I think almost every parent tells their children, “Don’t talk to strangers.” We are taught that strangers are dangerous, can hurt us, abduct us, or worse. That “stranger danger” feeling often follows us into adulthood.
I was asked this week how I handle eating alone, traveling alone, being alone. It was an honest inquiry from someone who has recently moved away from family and friends and is on their own more than they ever have been.
Almost a decade ago, I tried an experiment, starting out small, and eventually adding to it – I challenged myself to talk to strangers whenever I left the apartment. Now, talking to strangers is second nature to me. I do it all the time.
Monday, on my way to Fort Lauderdale, I was in line to board the plane with a man named Glenn, also from Houston. We had a great conversation and went our separate ways.

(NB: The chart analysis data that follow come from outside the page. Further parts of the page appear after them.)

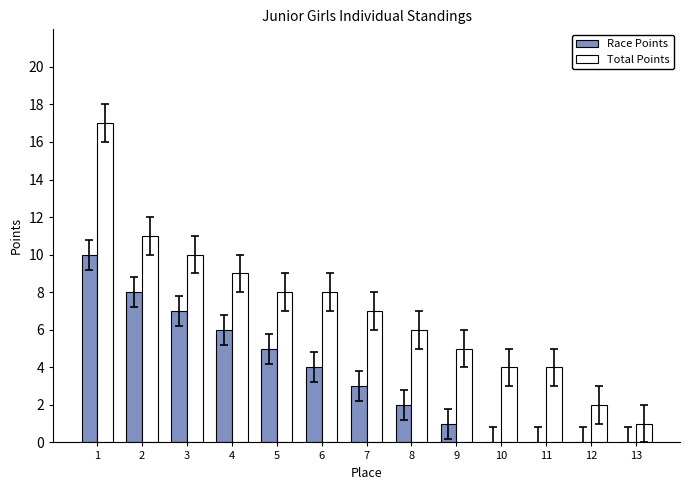

Reading right to left, what are all the values shown in this chart?

Race Points: 0	0	0	0	1	2	3	4	5	6	7	8	10
Total Points: 1	2	4	4	5	6	7	8	8	9	10	11	17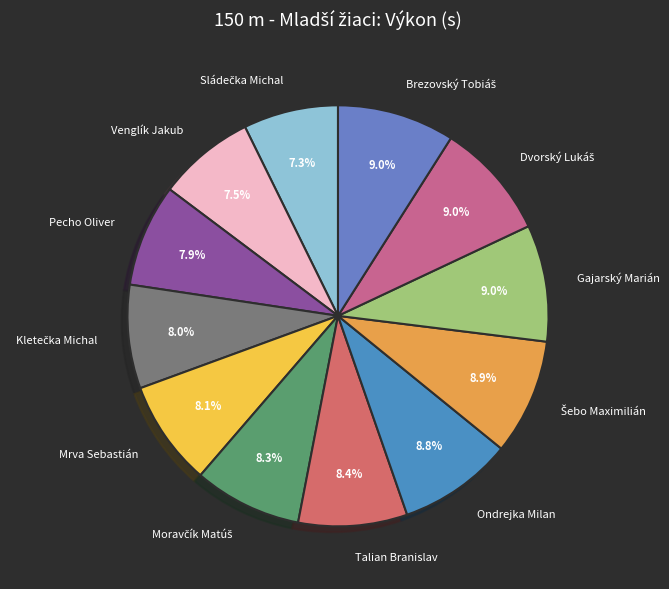

Is there a majority slice in this chart?

No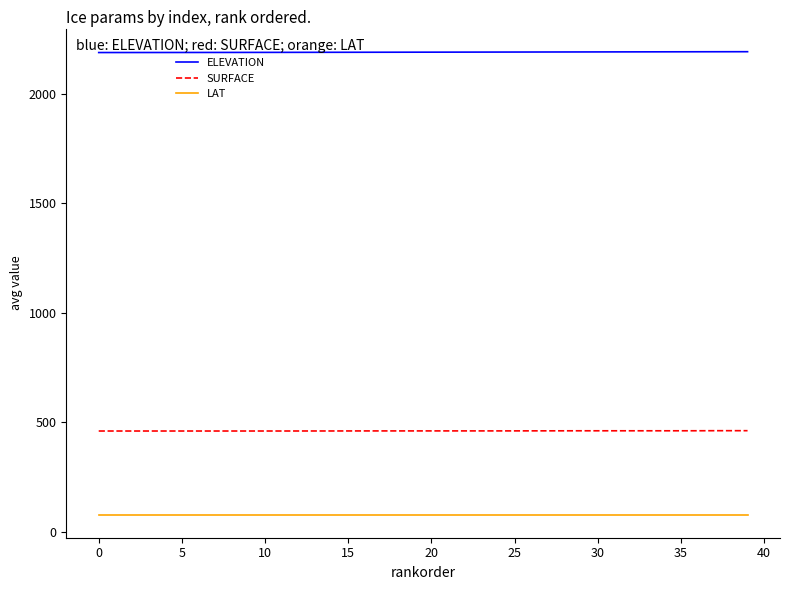

True or false: SURFACE and ELEVATION cross at least once.

False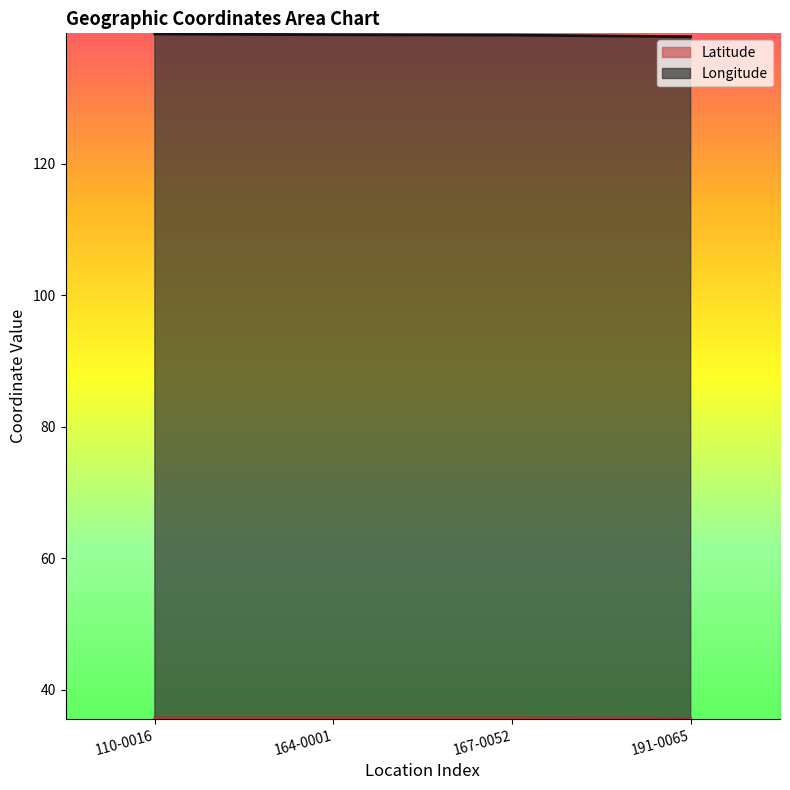

True or false: Latitude and Longitude cross at least once.

False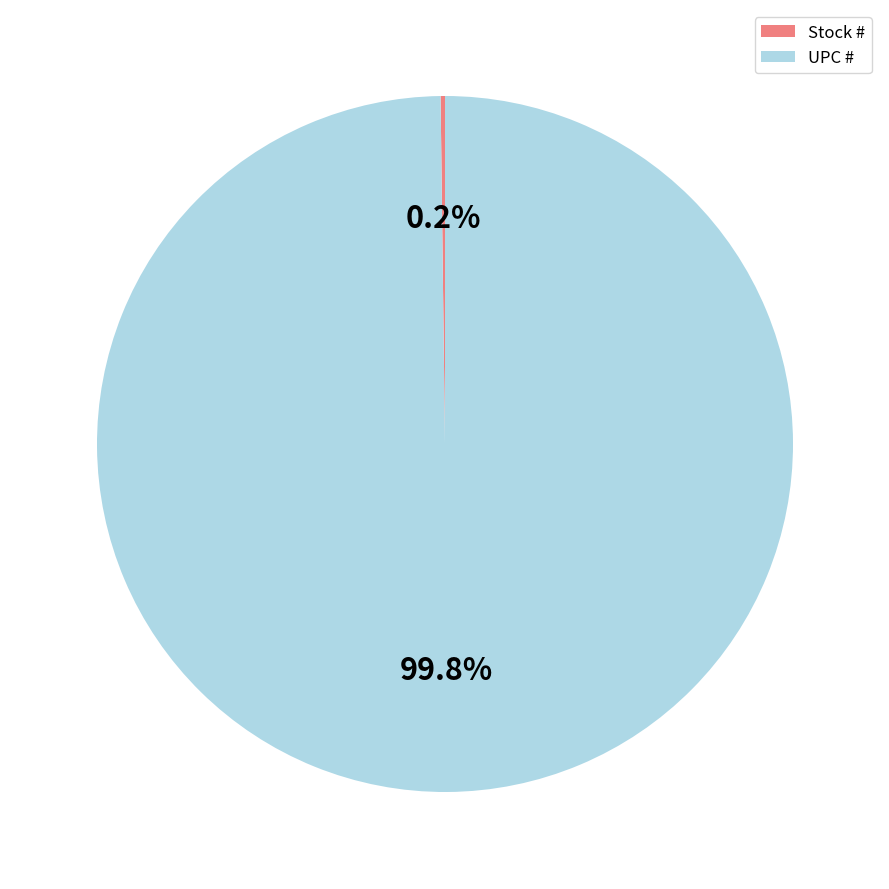

What is the majority slice?

UPC #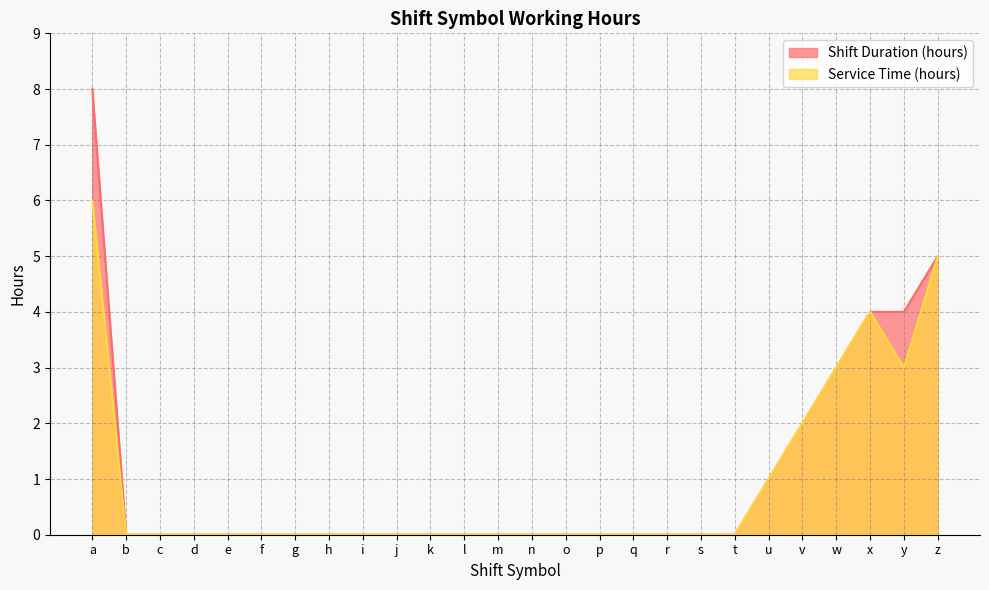

Rank the series at r from highest to lowest value.

Shift Duration (hours), Service Time (hours)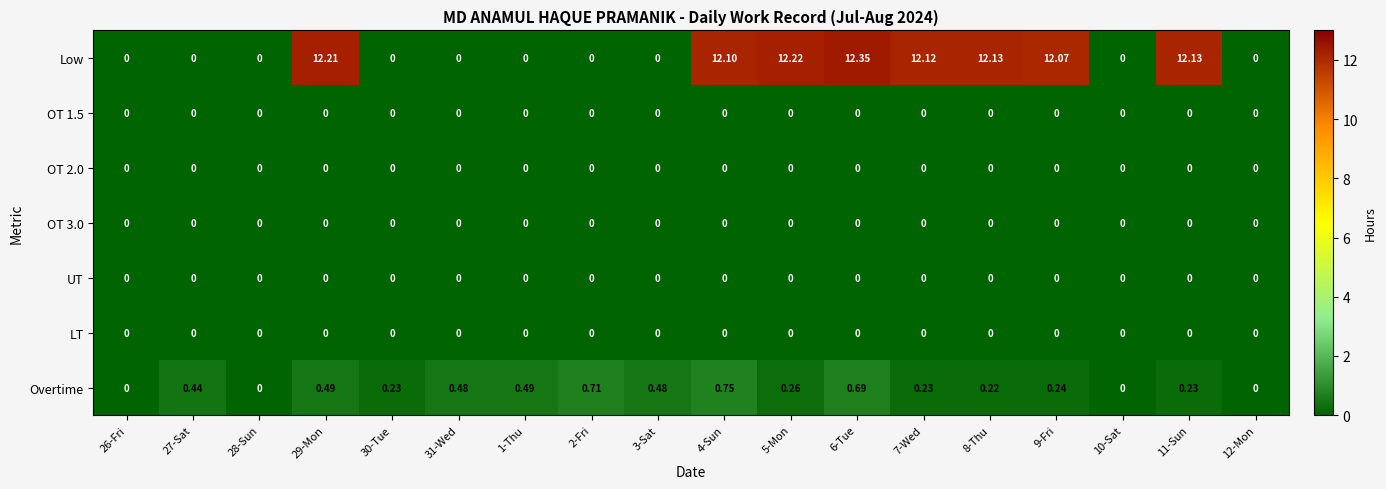

Which series has the widest spread of values?

Low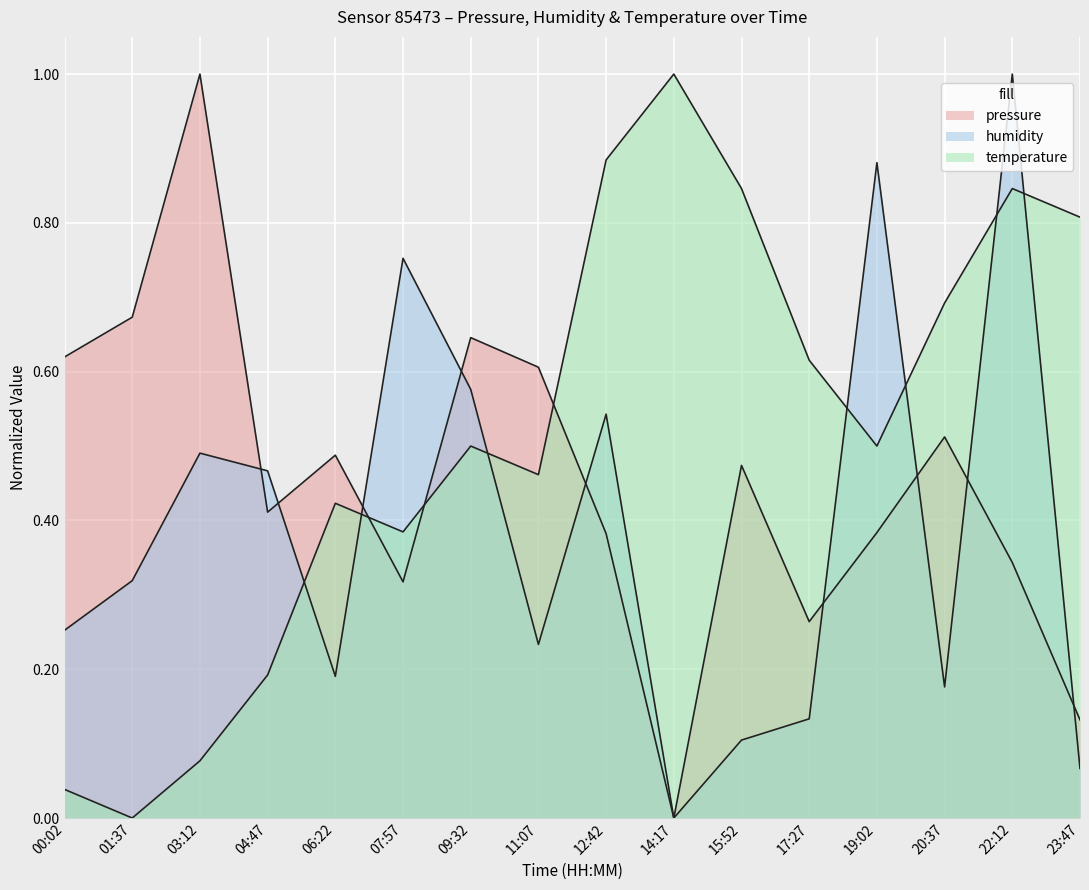

What is the sum of all temperature values?

8.3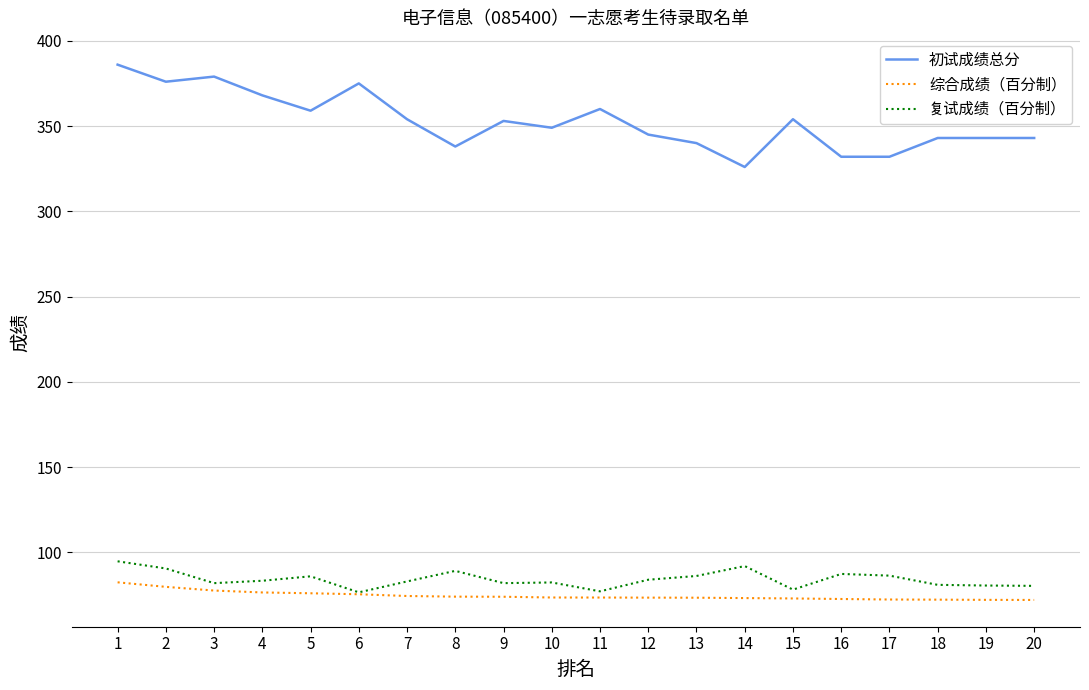

What are all the series names shown in the legend?

初试成绩总分, 综合成绩（百分制）, 复试成绩（百分制）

This morning, I found out a coworker, also in Fort Lauderdale, was taking the same flight home as I was. She has been taking many trips back and forth from Houston to Fort Lauderdale the past few months. When we were in line to board the plane, we both saw Glenn. He had seen her quite a few times at the airport, and he thought it was wild that she and I knew each other and we were all on the same flight home.
I saw him on the plane in the last row. I was a few rows ahead. When we landed, he all of a sudden was right behind me like some sort of airplane aisle ninja. He said goodbye to me and my coworker and we all went our separate ways.
We saw each other again at baggage claim and he exclaimed, “OH MY GAWD YOU STALKER!” and we started laughing. We talked a bit, and as we parted he said, “see you around Airport Dweller.” His wife pulled up and they both waved and merged into traffic.
I think I’d find it incredibly funny if I ever saw him again. He’s about to start working quite a bit on the West Coast.
If I didn’t make a point of talking to strangers, I wouldn’t have had the conversations and laughs I had today. I have a whole list of stories I now have to tell because I went out of my comfort zone to cultivate conversations with strangers.
Try it. One stranger. One person at the mall or the grocery store. Your dry cleaner. The lady who sells hotdogs at the ballpark. Most people will be open to a sentence or two.
Add to your story. Talk to strangers!